(Data records)
· · ·

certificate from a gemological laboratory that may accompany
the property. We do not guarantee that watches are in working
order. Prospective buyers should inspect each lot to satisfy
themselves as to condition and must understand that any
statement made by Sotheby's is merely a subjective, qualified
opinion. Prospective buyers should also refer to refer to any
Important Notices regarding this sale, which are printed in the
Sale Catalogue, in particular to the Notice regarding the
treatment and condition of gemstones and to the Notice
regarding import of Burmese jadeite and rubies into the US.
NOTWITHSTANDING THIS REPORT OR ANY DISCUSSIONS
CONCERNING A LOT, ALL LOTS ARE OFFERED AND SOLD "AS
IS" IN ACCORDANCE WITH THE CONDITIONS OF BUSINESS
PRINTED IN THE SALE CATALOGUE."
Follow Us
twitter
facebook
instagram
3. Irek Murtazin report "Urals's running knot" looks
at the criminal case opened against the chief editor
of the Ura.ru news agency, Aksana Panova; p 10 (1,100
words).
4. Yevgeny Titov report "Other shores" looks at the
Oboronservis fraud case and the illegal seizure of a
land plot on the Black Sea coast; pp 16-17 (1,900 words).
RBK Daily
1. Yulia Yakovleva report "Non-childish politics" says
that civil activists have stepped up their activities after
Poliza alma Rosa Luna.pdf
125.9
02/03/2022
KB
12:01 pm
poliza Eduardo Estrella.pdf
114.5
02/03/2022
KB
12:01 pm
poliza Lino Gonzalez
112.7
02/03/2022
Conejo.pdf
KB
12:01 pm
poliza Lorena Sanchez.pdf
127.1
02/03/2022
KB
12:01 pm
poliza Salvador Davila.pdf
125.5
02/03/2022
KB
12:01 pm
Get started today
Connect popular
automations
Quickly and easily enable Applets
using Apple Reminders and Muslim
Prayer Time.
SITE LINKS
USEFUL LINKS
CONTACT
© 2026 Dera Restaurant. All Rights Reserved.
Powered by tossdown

· · ·

▶ **ACTION ITEM**: Swap every "12:01 pm" in the records for "12:01 PM" and give the lines back with everything else left as it is.

▶ **ANSWER FOR THIS EXERCISE**:
certificate from a gemological laboratory that may accompany
the property. We do not guarantee that watches are in working
order. Prospective buyers should inspect each lot to satisfy
themselves as to condition and must understand that any
statement made by Sotheby's is merely a subjective, qualified
opinion. Prospective buyers should also refer to refer to any
Important Notices regarding this sale, which are printed in the
Sale Catalogue, in particular to the Notice regarding the
treatment and condition of gemstones and to the Notice
regarding import of Burmese jadeite and rubies into the US.
NOTWITHSTANDING THIS REPORT OR ANY DISCUSSIONS
CONCERNING A LOT, ALL LOTS ARE OFFERED AND SOLD "AS
IS" IN ACCORDANCE WITH THE CONDITIONS OF BUSINESS
PRINTED IN THE SALE CATALOGUE."
Follow Us
twitter
facebook
instagram
3. Irek Murtazin report "Urals's running knot" looks
at the criminal case opened against the chief editor
of the Ura.ru news agency, Aksana Panova; p 10 (1,100
words).
4. Yevgeny Titov report "Other shores" looks at the
Oboronservis fraud case and the illegal seizure of a
land plot on the Black Sea coast; pp 16-17 (1,900 words).
RBK Daily
1. Yulia Yakovleva report "Non-childish politics" says
that civil activists have stepped up their activities after
Poliza alma Rosa Luna.pdf
125.9
02/03/2022
KB
12:01 PM
poliza Eduardo Estrella.pdf
114.5
02/03/2022
KB
12:01 PM
poliza Lino Gonzalez
112.7
02/03/2022
Conejo.pdf
KB
12:01 PM
poliza Lorena Sanchez.pdf
127.1
02/03/2022
KB
12:01 PM
poliza Salvador Davila.pdf
125.5
02/03/2022
KB
12:01 PM
Get started today
Connect popular
automations
Quickly and easily enable Applets
using Apple Reminders and Muslim
Prayer Time.
SITE LINKS
USEFUL LINKS
CONTACT
© 2026 Dera Restaurant. All Rights Reserved.
Powered by tossdown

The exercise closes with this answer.